Y aurait-il une < esthétique du terrorisme > ? question impie…
Le terrorisme est un combat, une variation sur le thème de la guerre continuée -la lutte de tous contre tous ( Hobbes )-, mais… < par d’autres moyens> ( Clausewitz ).
Valeur.
Activité :

  1. justifiée :
    -du strict point de vue politique par ceux qui l’exercent : la fin, incontestable, noble, préconisant le meurtre, l’assassinat collectif, les sacrifices et le martyre, autorise l’ensemble des moyens employés ( cf les analyses d’Albert Camus, L’homme révolté, et la mise en scène des Justes ).
  2. condamnée :
    -politiquement par l’Imperium, l’Autorité en place, le Pouvoir hégémonique, les représentants de l’ordre établi -quel qu’il soit.
    -éthiquement par les religions et autres systèmes de représentation / idéologies universalistes.
  3. Réfléchie et… tenue à distance par la spectatrice ‘pataphysicienne, en dehors de toute espèce de jugement de valeur, comme une modalité parmi d’autres de la < météorologie anthropologique >.

De la fesse et de l’herméneutique…
Courriel, de Charmante.
Agence pataphysique de presse.
< Ulf Buck, un Allemand aveugle et extralucide, a sa manière à lui de lire l’avenir. Avec ce qui lui permet de lire, c’est-à-dire avec ses mains, il prédit l’avenir sur les fesses de ses clients qu’il préfère clientes.

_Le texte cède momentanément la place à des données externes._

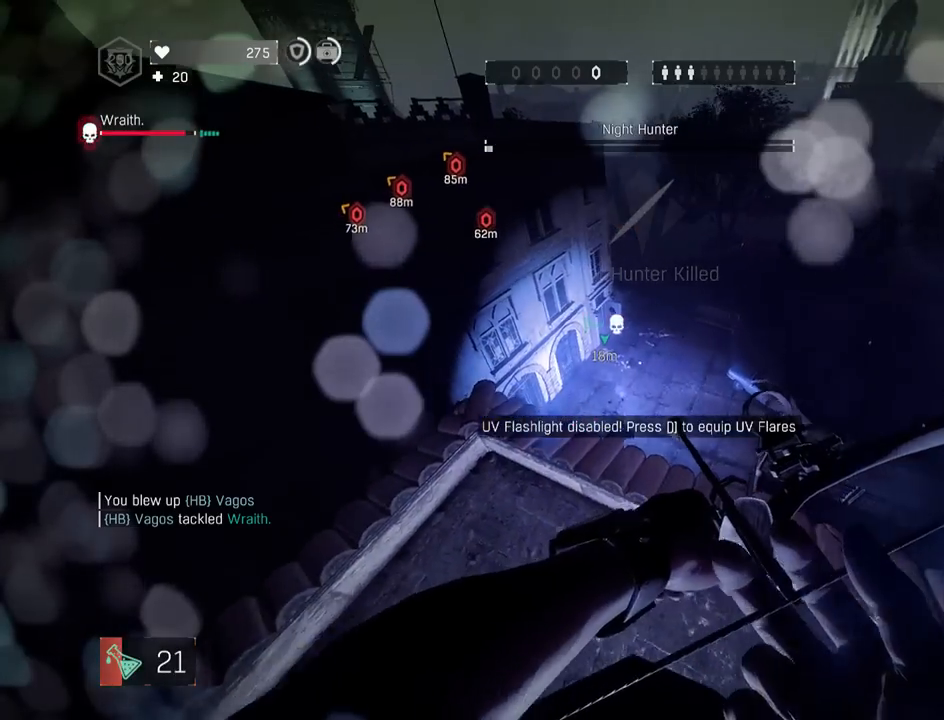
Gameplay with keyboard and mouse; each line is a JSON object with the keys and mouse buttons held at the frame after it. "events" lists presses ("down") and releases ("up") of "1", "2", "3", "4", "5", "a", "alt", "c", "caps_lock", "ctrl", "d", "e", "f", "g", "q", "r", "s", "shift", "space", "t", "tab", "v", "w", "x", "z", "mouse_left", "mouse_wheel" and "mouse_right" between this image and that frame as [ms after this image, input, new state], when the widget could be followed in between. "mouse_left", "mouse_wheel", "mouse_right" = the "left", "wheel", "right" buttons of the "mouse" list. No other keys are recorded. "wheel" means that the mouse wheel is clicked or scrolled. "mouse_move" is the direction in which the mouse moves at that frame (one of eight, or "still"), when it could be read.
{"keys": ["q", "shift", "z"], "mouse": [], "mouse_move": "still", "events": [[17, "z", "down"], [67, "z", "up"], [383, "q", "down"], [383, "shift", "down"], [483, "z", "down"]]}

Dans son cabinet de consultation du village de Meldorf près de Hambourg, il explique à qui veut l’entendre que l’arrière-train des gens, comme les paumes de la main, peut être lu et révèle le caractère ainsi que la destinée des gens. >
Ce qui s’appelle lire à… Bible ouverte…
Que voilà un aimable herméneute…

De la récurrence.
Note.
Comment expliquer l’usage récent et véritablement inflationniste du terme de < récurrence > ?
Par le désir intempérant d'< intelligibilité >.
Récurrence ( latin recurrens, de recurrere, courir en arrière; revenir en courant ) signifie proprement le caractère de ce qui se répète, de ce qui se reproduit périodiquement, de ce qui revient sur soi.
Or, si cette propriété vaut pour les mathématiques, son usage est plus que problématique pour l’intelligence des divers plans du réel.
-Le raisonnement par récurrence est un procédé de généralisation qui s’applique à l’arithmétique et aux mathématiques, et qui étend à tous les termes d’une série homogène toute propriété possédée par les deux premiers.
Cette < homogénéité > est supposée dans les sciences expérimentales comme condition nécessaire pour que le passage des faits particuliers aux lois ( induction ) soit valide.
Ce qui traduit un véritable < coup de force > de la métaphysique rationaliste qui n’hésite pas, par exemple, à l’ étendre à la prétendue lecture des événements historiques…
-Or < il n’y a ni répétition ni série ni récurrence dans le monde des phénomènes.> ( Dämon Sir, De l’incertitude ).
Chaque événement est unique, hapax. Rien, absolument rien n’y est homogène.
Chaque être -ligne d’univers-, est qualitativement < distinct >.
La quantité, le nombre et la mesure ne sont que des catégories, des outils de la pensée appliquée à un réel en soi < incommensurable >…
( A ce propos cf Aristote, Catégories et surtout, pour les faits de conscience, Bergson, Données immédiates, Chapitre 2. )
L’ exception, la distinction -le < dandysme >- sont… la règle.
En conséquence de quoi et au sens strict :

  1. toute connaissance d’un réel définitivement impensable est… artifice.
  2. et l’ application -naïve- du procédé de récurrence n’est que la marque d’une confusion de la logique et de l’existence.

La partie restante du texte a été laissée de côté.